Authorized Email Domains
Authorized Email Domains is a Setup page where administrators specify which email domains are approved for use in the org.
Definition
Authorized Email Domains is a Setup page where administrators specify which email domains are approved for use in the org. When configured, only users with email addresses from authorized domains can log in, helping organizations enforce security policies and prevent unauthorized access from personal email accounts.
In plain English
“Here's a simple way to think about it: Authorized Email Domains keeps shadow accounts from creeping into your org. Add only your corporate domains here, and Salesforce refuses users with email outside the list - preventing personal addresses from accumulating.”
Worked example
The security admin at FinServe Bank adds "finservebank.com" and "finserve.co" as authorized email domains. This ensures that only employees with corporate email addresses can be provisioned as Salesforce users. When someone tries to create a user with a Gmail address, the system blocks it, maintaining the company's email security policy.
Why Authorized Email Domains keep shadow accounts from creeping into your org
When user provisioning isn't tightly controlled, personal Gmail and Yahoo addresses slip into the user list - a contractor never moved over to corp email, a personal address used during a Trailhead trial, a service account someone set up "just for testing." Authorized Email Domains is the gate that prevents this. Add only your corporate domains here, and Salesforce refuses to create or update users with email addresses outside that list.
The reason this matters past basic hygiene is that the User object is the trust anchor for almost everything else - login policies, MFA enforcement, sharing rules, and most audit trails are all keyed off it. Letting personal-domain users accumulate is how orgs end up with active logins six months after someone leaves the company.
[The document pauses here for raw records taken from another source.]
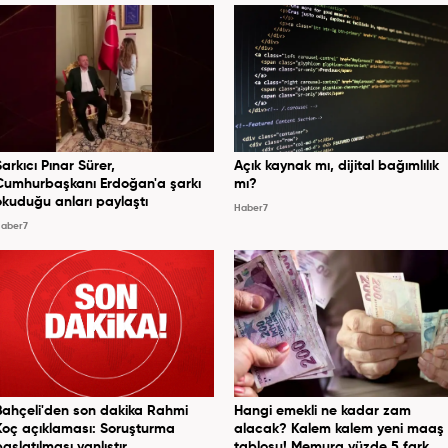
Şarkıcı Pınar Sürer,
Açık kaynak mı, dijital bağımlılık
Cumhurbaşkanı Erdoğan'a şarkı
mı?
okuduğu anları paylaştı
Haber7
aber7
Bahçeli'den son dakika Rahmi
Hangi emekli ne kadar zam
Koç açıklaması: Soruşturma
alacak? Kalem kalem yeni maaş
başlatılması yanlıştır
tablosu! Memura yüzde 5 fark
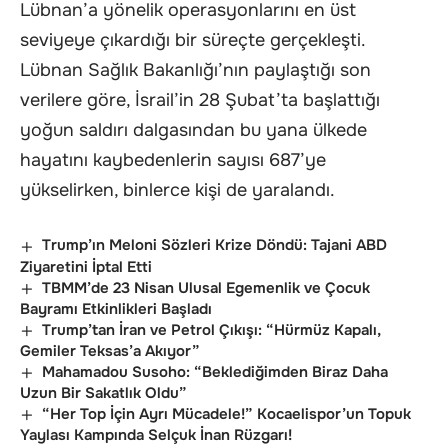
Lübnan’a yönelik operasyonlarını en üst
seviyeye çıkardığı bir süreçte gerçekleşti.
Lübnan Sağlık Bakanlığı’nın paylaştığı son
verilere göre, İsrail’in 28 Şubat’ta başlattığı
yoğun saldırı dalgasından bu yana ülkede
hayatını kaybedenlerin sayısı 687’ye
yükselirken, binlerce kişi de yaralandı.
Trump’ın Meloni Sözleri Krize Döndü: Tajani ABD
Ziyaretini İptal Etti
TBMM’de 23 Nisan Ulusal Egemenlik ve Çocuk
Bayramı Etkinlikleri Başladı
Trump’tan İran ve Petrol Çıkışı: “Hürmüz Kapalı,
Gemiler Teksas’a Akıyor”
Mahamadou Susoho: “Beklediğimden Biraz Daha
Uzun Bir Sakatlık Oldu”
“Her Top İçin Ayrı Mücadele!” Kocaelispor’un Topuk
Yaylası Kampında Selçuk İnan Rüzgarı!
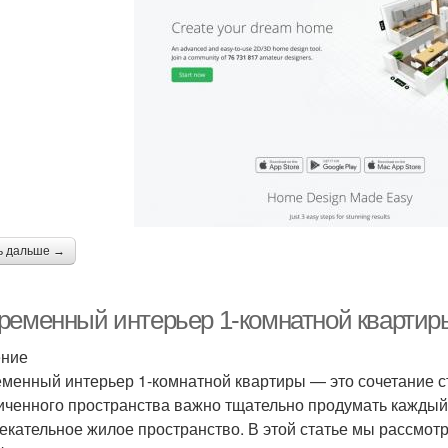
ь дальше →
ременный интерьер 1-комнатной квартиры
ение
менный интерьер 1-комнатной квартиры — это сочетание с
иченного пространства важно тщательно продумать каждый 
екательное жилое пространство. В этой статье мы рассмот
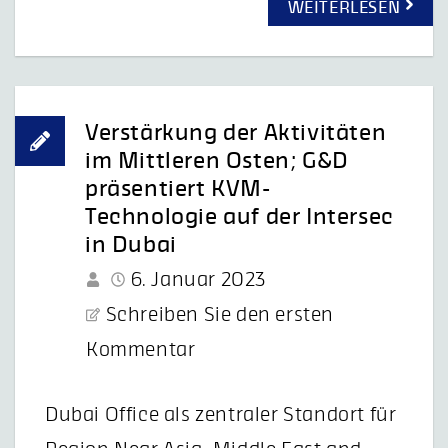
WEITERLESEN
Verstärkung der Aktivitäten
im Mittleren Osten; G&D
präsentiert KVM-
Technologie auf der Intersec
in Dubai
6. Januar 2023
Schreiben Sie den ersten
Kommentar
Dubai Office als zentraler Standort für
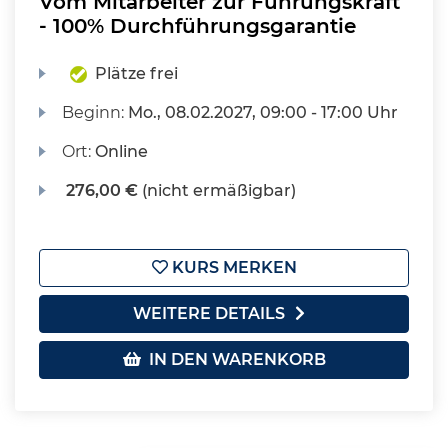
Vom Mitarbeiter zur Führungskraft
- 100% Durchführungsgarantie
Plätze frei
Beginn:
Mo.
, 08.02.2027, 09:00 - 17:00 Uhr
Ort:
Online
276,00 €
(nicht ermäßigbar)
KURS MERKEN
WEITERE DETAILS
IN DEN WARENKORB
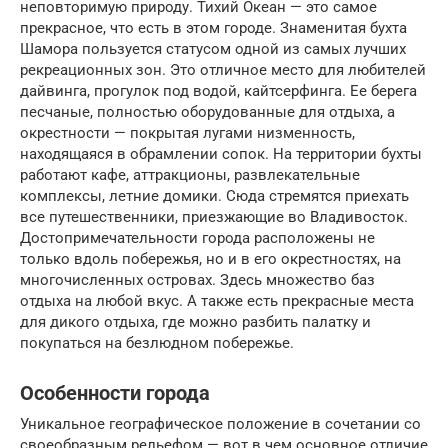
неповторимую природу. Тихий Океан — это самое
прекрасное, что есть в этом городе. Знаменитая бухта
Шамора пользуется статусом одной из самых лучших
рекреационных зон. Это отличное место для любителей
дайвинга, прогулок под водой, кайтсерфинга. Ее берега
песчаные, полностью оборудованные для отдыха, а
окрестности — покрытая лугами низменность,
находящаяся в обрамлении сопок. На территории бухты
работают кафе, аттракционы, развлекательные
комплексы, летние домики. Сюда стремятся приехать
все путешественники, приезжающие во Владивосток.
Достопримечательности города расположены не
только вдоль побережья, но и в его окрестностях, на
многочисленных островах. Здесь множество баз
отдыха на любой вкус. А также есть прекрасные места
для дикого отдыха, где можно разбить палатку и
покупаться на безлюдном побережье.
Особенности города
Уникальное географическое положение в сочетании со
своеобразным рельефом — вот в чем основное отличие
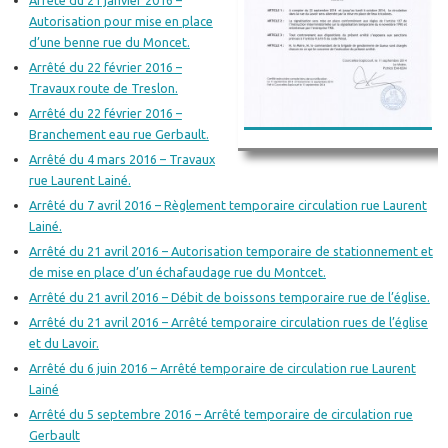
Arrêté du 21 janvier 2016 –
Autorisation pour mise en place
d’une benne rue du Moncet.
Arrêté du 22 février 2016 –
Travaux route de Treslon.
Arrêté du 22 février 2016 –
Branchement eau rue Gerbault.
Arrêté du 4 mars 2016 – Travaux
rue Laurent Lainé.
Arrêté du 7 avril 2016 – Règlement temporaire circulation rue Laurent
Lainé.
Arrêté du 21 avril 2016 – Autorisation temporaire de stationnement et
de mise en place d’un échafaudage rue du Montcet.
Arrêté du 21 avril 2016 – Débit de boissons temporaire rue de l’église.
Arrêté du 21 avril 2016 – Arrêté temporaire circulation rues de l’église
et du Lavoir.
Arrêté du 6 juin 2016 – Arrêté temporaire de circulation rue Laurent
Lainé
Arrêté du 5 septembre 2016 – Arrêté temporaire de circulation rue
Gerbault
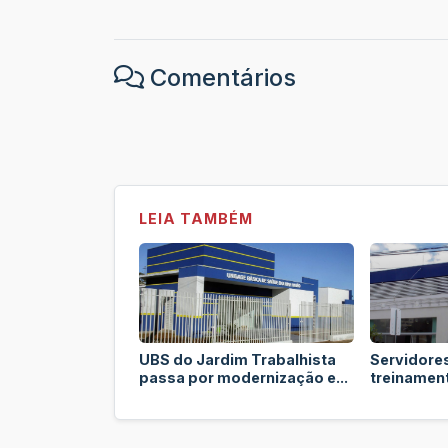
Comentários
LEIA TAMBÉM
UBS do Jardim Trabalhista
Servidore
passa por modernização e...
treinament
Configure this early, audit it during every offboarding cycle, and treat any exception as a deliberate, time-bound decision.
How to set up Authorized Email Domains
Authorized Email Domains configure which email domains your Salesforce org can send mail from — "yourcompany.com," "support.yourcompany.com." Setup is paired with DKIM Keys and SPF / DMARC DNS records. Together they tell receiving mail servers "yes, this email genuinely came from Salesforce on behalf of yourcompany.com."
- Open Setup → Authorized Email Domains
Setup gear → Quick Find: Authorized Email Domains → Authorized Email Domains.
- Click Add Domain
Top-right.
- Set the Domain (yourcompany.com)
Each domain you authorize lets Salesforce send From: that domain.
- Pick the Email Domain Type
User Email (per-user from-addresses) / Default No-Reply / etc.
- Tick Email Domain Authentication
When ticked, Salesforce automatically generates and signs SPF + DKIM. You'll need to add corresponding DNS records.
- Add the DNS records (TXT for SPF, CNAME for DKIM)
Salesforce shows the exact records. Add to your DNS provider; wait 24-48 hours for propagation.
- Click Verify
Salesforce checks DNS. If green, the domain is authorized.
yourcompany.com / support.yourcompany.com / etc. Each is its own record.
User Email / No-Reply / Org-Wide.
Auto-SPF + auto-DKIM. Recommended ON.
Pending / Verified / Failed.
- Without Authorized Email Domains, Salesforce sends from sender@<orgid>.bnc.salesforce.com — emails frequently go to spam. Authorizing your domain dramatically improves deliverability.
- DNS changes take 24-48 hours to propagate. Verifying the domain too early shows failure — wait, then re-verify.
- SPF records have a 10-DNS-lookup limit. Adding Salesforce to an SPF record that already includes Marketo, Pardot, and other senders can hit the limit and break SPF for all senders.
How organizations use Authorized Email Domains
Configured early in org setup; no personal-domain users ever joined.
Quarterly offboarding review caught a contractor's personal address; the allowlist would have prevented original assignment.
Pair with SSO enforcement creates the strongest provisioning posture; user identity is corporate-anchored.
Test your knowledge
Q1. Can a Salesforce admin configure Authorized Email Domains without writing code?
Q2. What is the primary benefit of Authorized Email Domains for Salesforce administrators?
Q3. In which area of Salesforce would you typically find Authorized Email Domains?